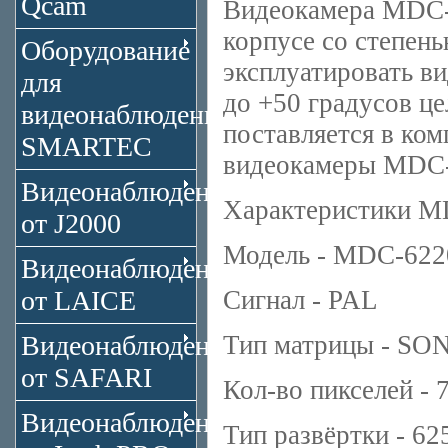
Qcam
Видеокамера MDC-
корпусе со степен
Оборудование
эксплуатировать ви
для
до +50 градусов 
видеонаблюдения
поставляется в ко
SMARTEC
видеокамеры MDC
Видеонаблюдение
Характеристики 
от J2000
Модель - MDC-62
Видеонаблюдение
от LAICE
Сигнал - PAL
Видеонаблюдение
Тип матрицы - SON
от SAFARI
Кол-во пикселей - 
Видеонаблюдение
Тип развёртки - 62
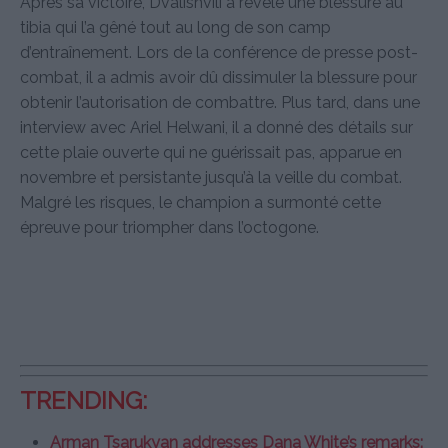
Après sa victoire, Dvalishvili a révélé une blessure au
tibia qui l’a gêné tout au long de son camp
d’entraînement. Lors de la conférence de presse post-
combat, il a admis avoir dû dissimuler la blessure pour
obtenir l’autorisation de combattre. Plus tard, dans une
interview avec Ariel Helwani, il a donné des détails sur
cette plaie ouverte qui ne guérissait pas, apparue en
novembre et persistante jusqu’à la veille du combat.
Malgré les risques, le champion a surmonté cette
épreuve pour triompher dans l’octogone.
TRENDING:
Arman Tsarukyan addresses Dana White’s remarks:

++++++++

* _Exercise description_
Every entry above is to be transcribed exactly, with all pictures left out.

* _Response_
Qcam
Видеокамера MDC-
корпусе со степен
Оборудование
эксплуатировать ви
для
до +50 градусов 
видеонаблюдения
поставляется в ко
SMARTEC
видеокамеры MDC
Видеонаблюдение
Характеристики 
от J2000
Модель - MDC-62
Видеонаблюдение
от LAICE
Сигнал - PAL
Видеонаблюдение
Тип матрицы - SON
от SAFARI
Кол-во пикселей - 
Видеонаблюдение
Тип развёртки - 62
Après sa victoire, Dvalishvili a révélé une blessure au
tibia qui l’a gêné tout au long de son camp
d’entraînement. Lors de la conférence de presse post-
combat, il a admis avoir dû dissimuler la blessure pour
obtenir l’autorisation de combattre. Plus tard, dans une
interview avec Ariel Helwani, il a donné des détails sur
cette plaie ouverte qui ne guérissait pas, apparue en
novembre et persistante jusqu’à la veille du combat.
Malgré les risques, le champion a surmonté cette
épreuve pour triompher dans l’octogone.
TRENDING:
Arman Tsarukyan addresses Dana White’s remarks:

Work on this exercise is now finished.